The mortgage market is experiencing "strong upwards momentum" and gross lending may top £200bn for the first time in seven years in 2015, but there is little evidence of a housing boom developing, according to the Council of Mortgage Lenders (CML).
The recovery in the housing market is welcome but has come from a low base, it said, adding stretched household finances, regulation and expected increases in interest rates may see market activity "ease back of its own accord".
Years of historically-low interest rates and take-up of the government's Help to Buy scheme, which seeks to make more home loans available to borrowers with small deposits, have fuelled concerns of a property boom.
But, while the CML said its market forecasts for the next two years are positive, it does not foresee prolonged activity leading to an "unbridled" boom, particularly as transactions and real house prices remain well below pre-peak levels.
Bank of England governor Mark Carney said on Monday the Bank of England will act to prevent the market growing at "warp speed".
Concerning the Mortgage Market Review (MMR), which comes into force from next April and will place new obligations on lenders, the CML said it did not expect the "brakes to slam on" in the spring, though it anticipates "some wobbles" in the monthly pattern of lending figures at that time.

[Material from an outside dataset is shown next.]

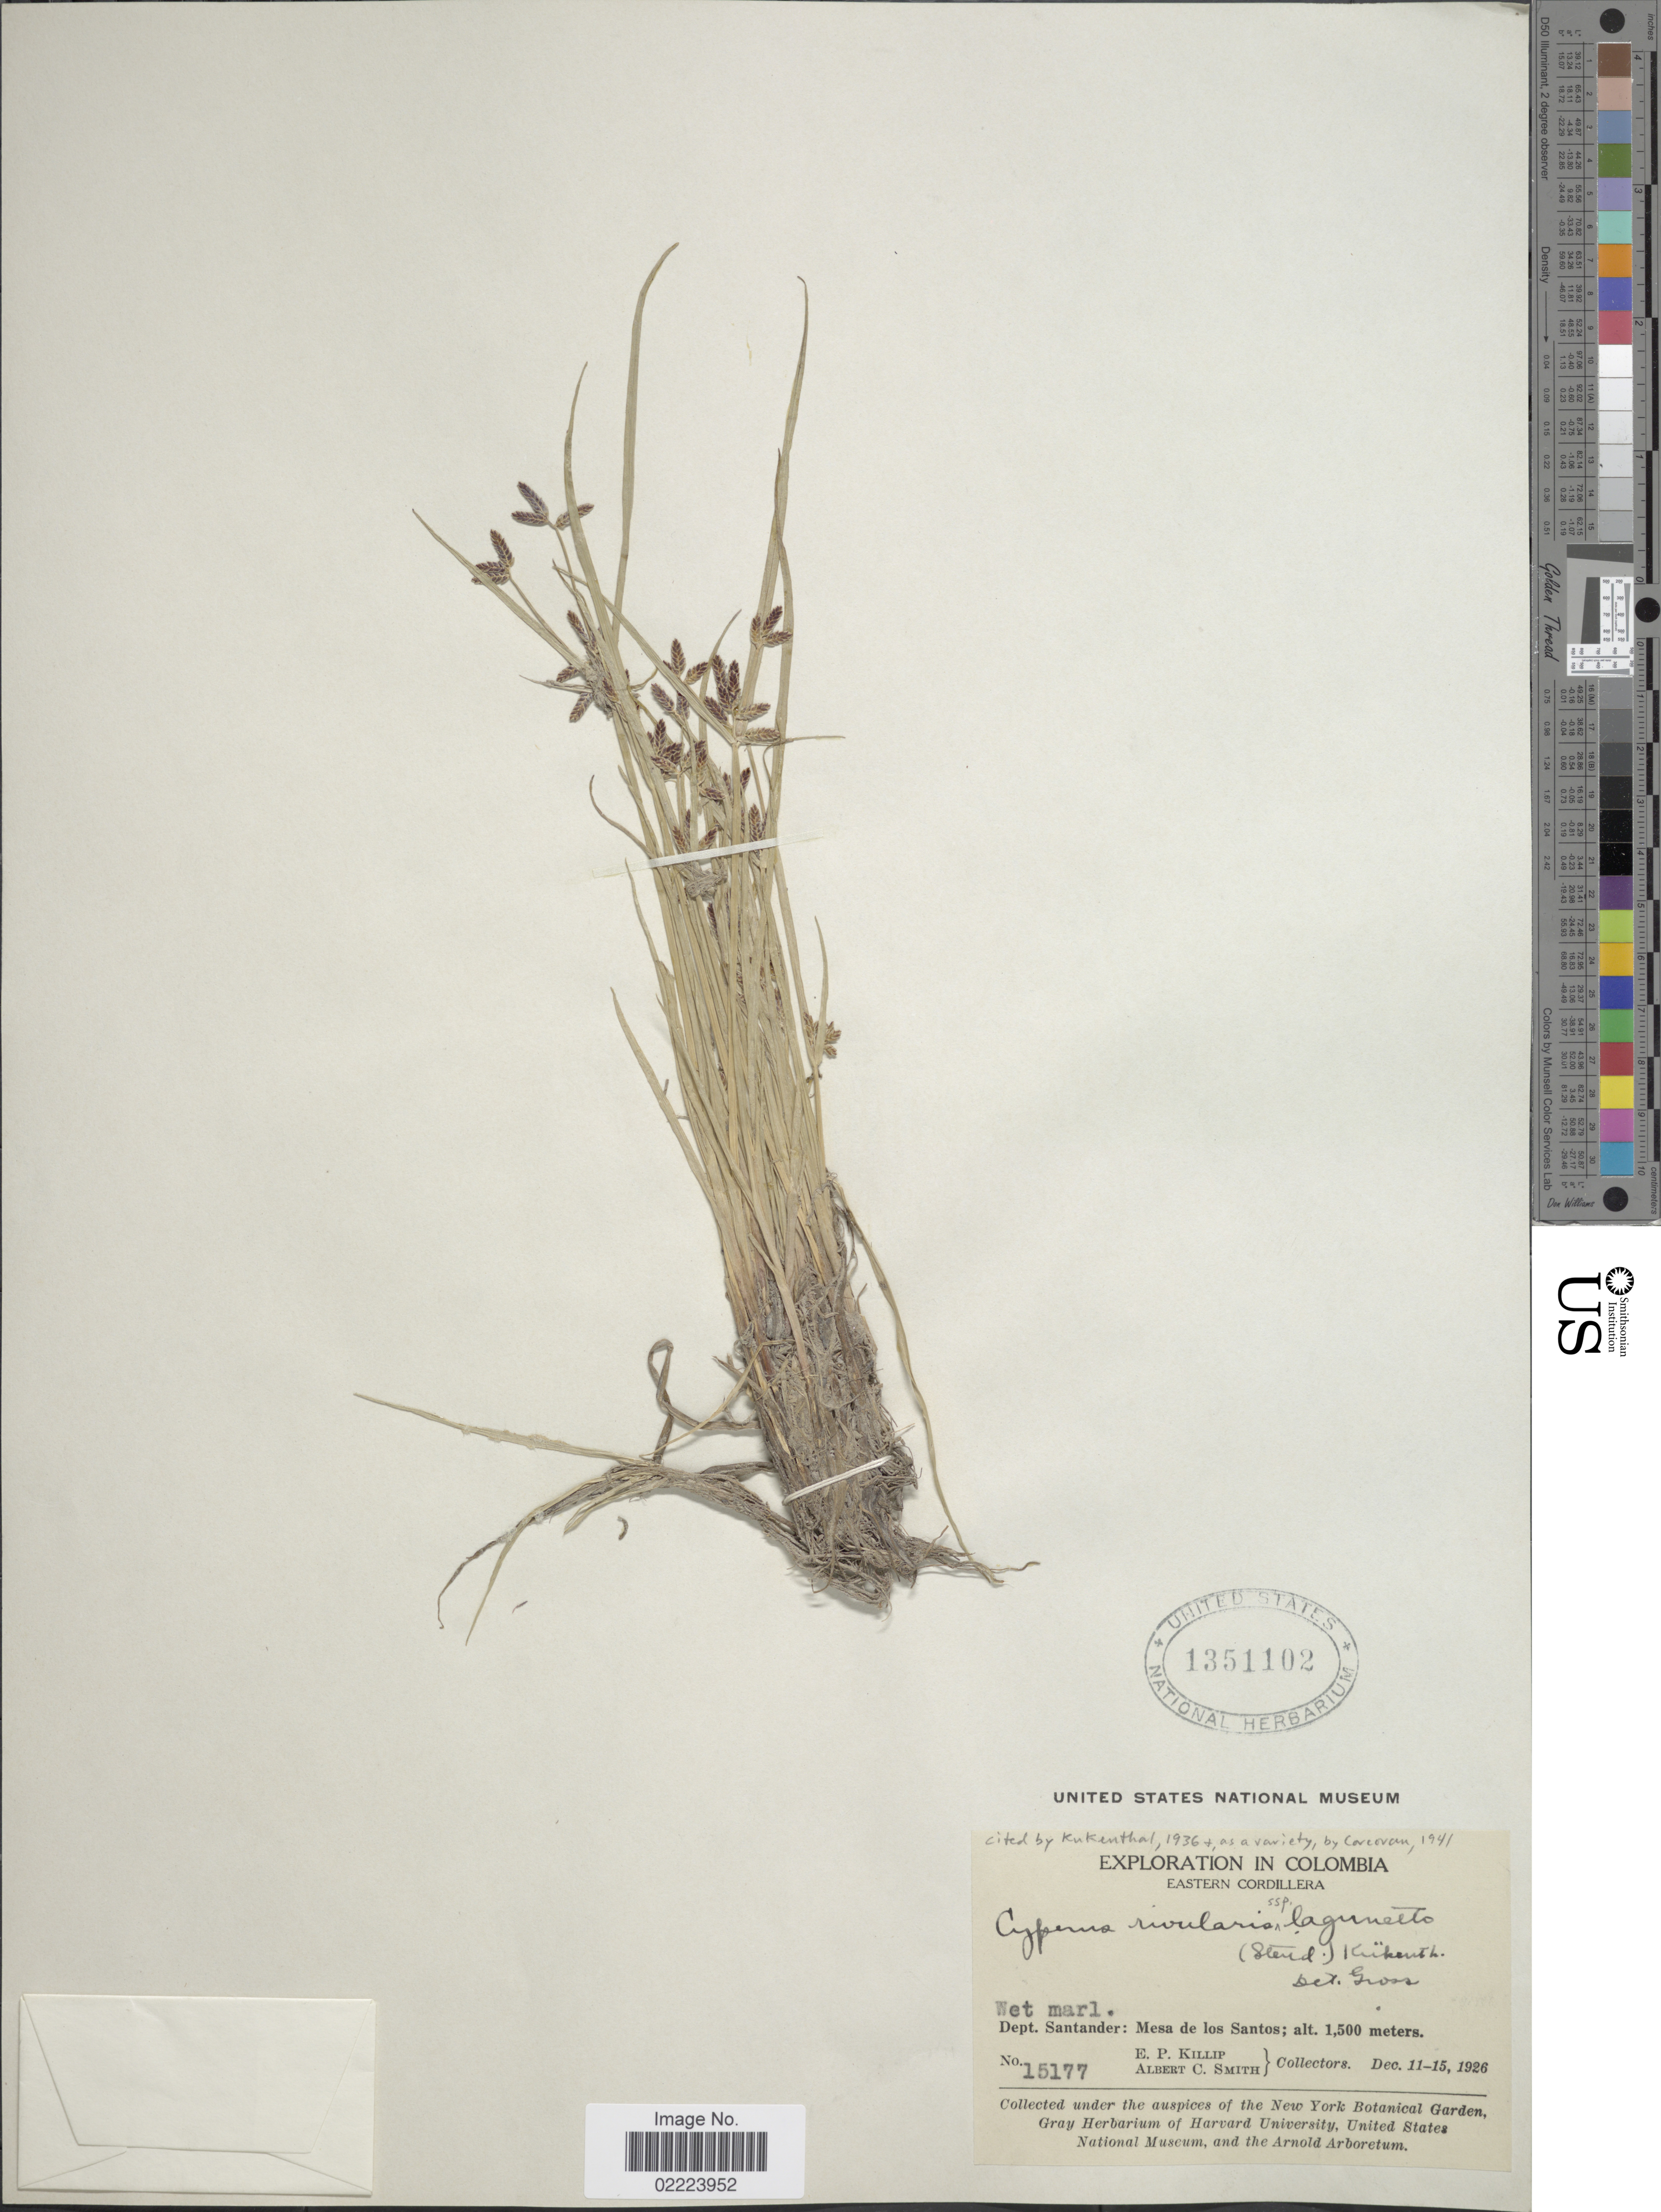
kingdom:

"The new affordability rules are designed to lean against the irrational exuberance that has characterised previous housing market booms, and we should expect them to help prevent a full-blown housing boom developing over time," the CML report read.
It said it had a "less alarmist" view of the Help to Buy mortgage guarantee scheme than some commentators, and challenged their assertion that it could prompt several hundred thousand transactions over the next three years.
"Our instincts are that sustainable volumes may be much lower, given that the overall financial position of households is unclear, and that CML research earlier this year illustrated that the scheme would not represent a panacea for borrowers," it said.